Зимой в Москве жизнь была совсем другая. Няню сменял дядька Никита Тимофеевич Козлов. Крепостной человек Пушкиных, Козлов умел читать, даже сочинял стихи и был очень привязан к своему барчуку. Вдвоем они совершали далекие прогулки по Москве и ее окрестностям, смотрели, как живут люди в городе, узнавали Москву - ее бульвары, площади, закоулки. Иногда заходили в Кремль, проходили мимо старого Кремлевского дворца, видели тюрьму — знаменитую яму,— куда сажали людей, которые не платили своих долгов.
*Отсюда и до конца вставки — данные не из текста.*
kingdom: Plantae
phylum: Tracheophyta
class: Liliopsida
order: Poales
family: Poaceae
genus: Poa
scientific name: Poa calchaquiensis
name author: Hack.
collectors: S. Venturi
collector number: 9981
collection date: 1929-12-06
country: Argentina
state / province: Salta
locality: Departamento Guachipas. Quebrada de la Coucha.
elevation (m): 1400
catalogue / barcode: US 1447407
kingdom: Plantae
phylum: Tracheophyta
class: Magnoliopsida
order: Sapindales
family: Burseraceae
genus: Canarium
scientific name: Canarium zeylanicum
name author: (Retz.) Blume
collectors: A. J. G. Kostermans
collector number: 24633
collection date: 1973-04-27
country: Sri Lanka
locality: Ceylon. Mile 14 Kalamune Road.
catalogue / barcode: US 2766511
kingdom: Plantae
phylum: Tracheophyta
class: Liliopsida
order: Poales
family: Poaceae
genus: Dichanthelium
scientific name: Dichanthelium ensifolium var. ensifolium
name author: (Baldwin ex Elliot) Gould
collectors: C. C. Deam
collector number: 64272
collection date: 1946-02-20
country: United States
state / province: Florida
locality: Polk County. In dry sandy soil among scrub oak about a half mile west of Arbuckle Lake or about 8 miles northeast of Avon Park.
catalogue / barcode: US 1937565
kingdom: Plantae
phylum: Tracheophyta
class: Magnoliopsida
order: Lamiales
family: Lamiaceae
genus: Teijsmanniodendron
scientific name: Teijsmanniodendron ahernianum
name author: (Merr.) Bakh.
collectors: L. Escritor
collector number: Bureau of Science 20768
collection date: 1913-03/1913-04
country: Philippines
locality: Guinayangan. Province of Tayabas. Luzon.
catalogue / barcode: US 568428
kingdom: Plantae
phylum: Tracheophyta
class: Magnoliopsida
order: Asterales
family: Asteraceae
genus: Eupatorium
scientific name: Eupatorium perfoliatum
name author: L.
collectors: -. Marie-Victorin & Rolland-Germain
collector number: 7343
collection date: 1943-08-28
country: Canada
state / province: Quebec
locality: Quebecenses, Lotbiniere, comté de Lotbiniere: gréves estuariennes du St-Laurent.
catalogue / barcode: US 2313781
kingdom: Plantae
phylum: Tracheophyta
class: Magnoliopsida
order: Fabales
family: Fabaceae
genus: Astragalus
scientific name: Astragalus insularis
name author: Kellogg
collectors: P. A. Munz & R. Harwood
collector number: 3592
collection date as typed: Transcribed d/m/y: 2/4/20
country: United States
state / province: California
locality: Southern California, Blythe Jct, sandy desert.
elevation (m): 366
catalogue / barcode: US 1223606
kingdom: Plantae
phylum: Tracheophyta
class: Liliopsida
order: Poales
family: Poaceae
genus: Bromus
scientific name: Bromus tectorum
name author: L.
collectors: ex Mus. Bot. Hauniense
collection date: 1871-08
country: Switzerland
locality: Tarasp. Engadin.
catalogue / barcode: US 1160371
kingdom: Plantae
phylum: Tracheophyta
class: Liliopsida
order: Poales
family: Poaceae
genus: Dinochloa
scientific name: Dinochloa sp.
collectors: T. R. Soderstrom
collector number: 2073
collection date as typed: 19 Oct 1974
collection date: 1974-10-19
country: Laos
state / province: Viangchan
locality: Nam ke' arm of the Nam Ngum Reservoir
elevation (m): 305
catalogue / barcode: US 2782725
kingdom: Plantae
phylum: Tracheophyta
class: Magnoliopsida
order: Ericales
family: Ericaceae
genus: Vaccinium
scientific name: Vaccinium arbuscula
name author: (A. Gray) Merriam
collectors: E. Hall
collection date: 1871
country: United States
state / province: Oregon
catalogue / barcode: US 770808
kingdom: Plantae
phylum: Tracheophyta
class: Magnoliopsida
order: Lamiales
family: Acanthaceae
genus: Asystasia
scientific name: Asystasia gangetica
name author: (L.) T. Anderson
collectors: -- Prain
Рядом с тюрьмой было здание Монетного двора, в котором два месяца сидел в заключении прикованный к стене Емельян Пугачев, и, может быть, Никита Козлов рассказывал о нем мальчику Пушкину. Весело и страшно было взбираться на колокольню Ивана Великого и смотреть сверху на «белокаменную Москву» — мать городов русских.
Как часто в горестной разлуке,
В моей блуждающей судьбе,
Москва, я думал о тебе!
Москва... как много в этом звуке
Для сердца русского слилось!
Как много в нем отозвалось! — писал много лет спустя поэт Пушкин.
С самого раннего детства начались для него и первые неприятности — гувернантки и гувернеры, как он вспоминал позднее. В то время в дворянских семьях приглашали к детям иностранных гувернеров-воспитателей, и в семье Пушкиных их перебывало немало. В большинстве это были люди невежественные, плохие воспитатели, и у Пушкина с ними не было никаких дружеских отношений. Но они выучили его французскому языку, на котором говорили в его семье и в других дворянских семьях. К семи годам он уже превосходно говорил и читал по-французски и по-русски. У отца была большая библиотека, и маленький Пушкин очень много времени проводил за чтением.
Незаметно прошло детство, и вот Пушкину уже двенадцать лет. Дядя Василий Львович привез его в Петербург, в Лицей. Отныне Лицей заменит ему дом, семью.
Дом лицейский огромный, четырехэтажный. В нижнем этаже живут преподаватели, служащие; во втором — столовая, больница с аптекой, актовый зал, канцелярия; в третьем — классы, зал для отдыха после занятий, физический кабинет, комната для газет и журналов, библиотека. Наверху, на четвертом этаже, комнаты мальчиков — у каждого своя, маленькая, и все комнаты одинаково обставлены: железная кровать, комод, конторка, зеркало, стул, умывальник. На конторке — чернильница и подсвечник со щипцами.
В прекрасных садах Царского Села, под вековыми липами, на зеленых лужайках, у берегов Большого озера лицеисты гуляли, и часто на одной из скамеек парка сидел мальчик Пушкин.
Начались занятия, потекла размеренная лицейская жизнь. «Мы скоро сжились, свыклись. Образовалась товарищеская семья, в этой семье — свои кружки; в этих кружках начали обозначаться, больше или меньше, личности каждого; близко узнали мы друг друга, никогда не разлучаясь; тут образовались связи на всю жизнь»,— вспоминал позднее Пущин.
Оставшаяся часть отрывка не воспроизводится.